Thursday, May 28, 2009

Flashback

So I had a flashback last night to my days on bedrest. The show Wipeout is back on ABC and I caught the last 15 minutes or so of the season premiere. The reason I had a flashback was because my mom forbade me from watching the show during my bedrest. Nate and I were watching it one night, and I laughed sooooo hard. I could barely catch my breath, I was crying, etc. My mom was here to witness it, and from that day forward, it was on my list of forbidden shows.

Which brings me to just how difficult bedrest is. I've had several people over the months since the girls have been born say to me "well bedrest can't be that difficult...I mean, I would love to lay around and do nothing for a while."
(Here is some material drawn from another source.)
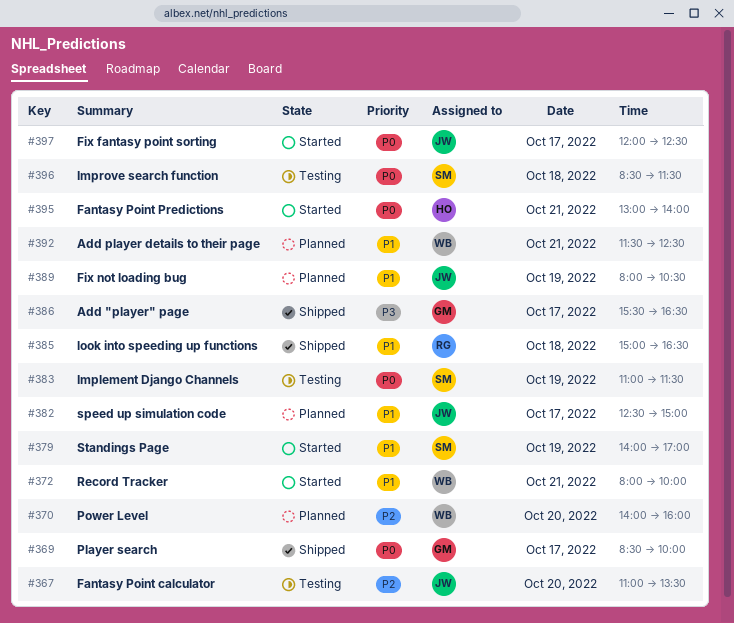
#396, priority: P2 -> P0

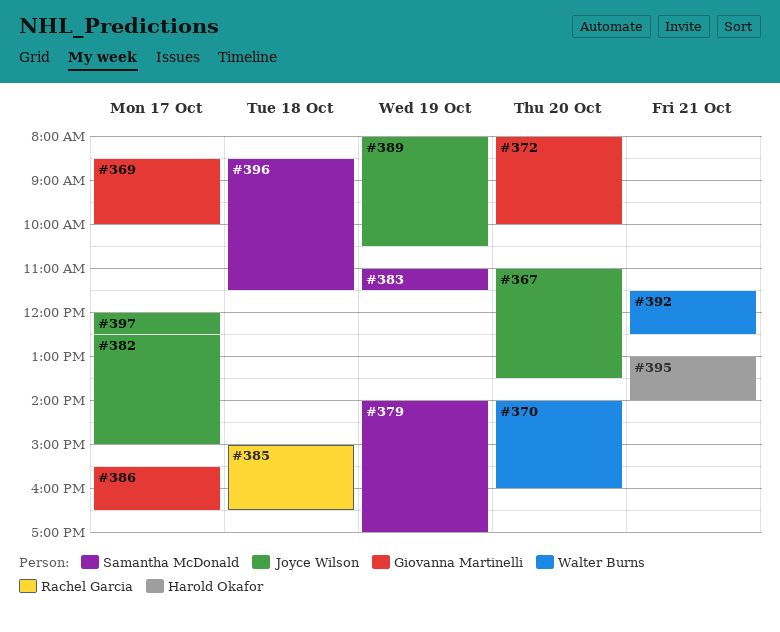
#372, owner: Walter Burns -> Giovanna Martinelli
#372, day: Oct 21 -> Oct 20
And yes, I agree. Laying around doing nothing sounds rather delightful at times! But nothing could ever replicate the incredible fear and debilitating anxiety of being solely responsible for the health of my babies. The first few weeks, I was petrified to even move. Thankfully, that subsided a little bit. But I was still very scared to get up to go to the bathroom...the one and only reason I had to leave the couch. I was afraid. Afraid of gravity. Afraid of my body failing my babies.

There is absolutely no way to express how incredibly difficult bedrest was for that very reason. To know that I was responsible for protecting my babies...no one else. What if I roll over on the couch too many times? What if I'm up to go to the bathroom too often? WHAT IF I LAUGH TOO HARD? Which is exactly why my mother said I was no longer allowed to watch Wipeout.
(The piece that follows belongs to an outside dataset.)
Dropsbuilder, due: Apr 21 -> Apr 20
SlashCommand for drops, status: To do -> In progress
So yeah, bedrest sounds a bit fun if you can watch the TV shows you want to watch and move around as often as you want to "get comfortable" (I often laid in one spot for HOURS out of fear of setting off more contractions). Bedrest sounds fun if you don't have a constant guilt hanging over your head that if your babies were to be born too soon it's ALL YOUR FAULT. If you don't have the guilt that if your babies face lifelong disabilities due to a premature birth it's all because your body failed. I know it sounds dramatic, but I was put on bedrest when both babies were still under 2 pounds each.

Nothing can duplicate the feelings I experienced while on bedrest. Simply putting yourself on your couch for 67 days just isn't the same.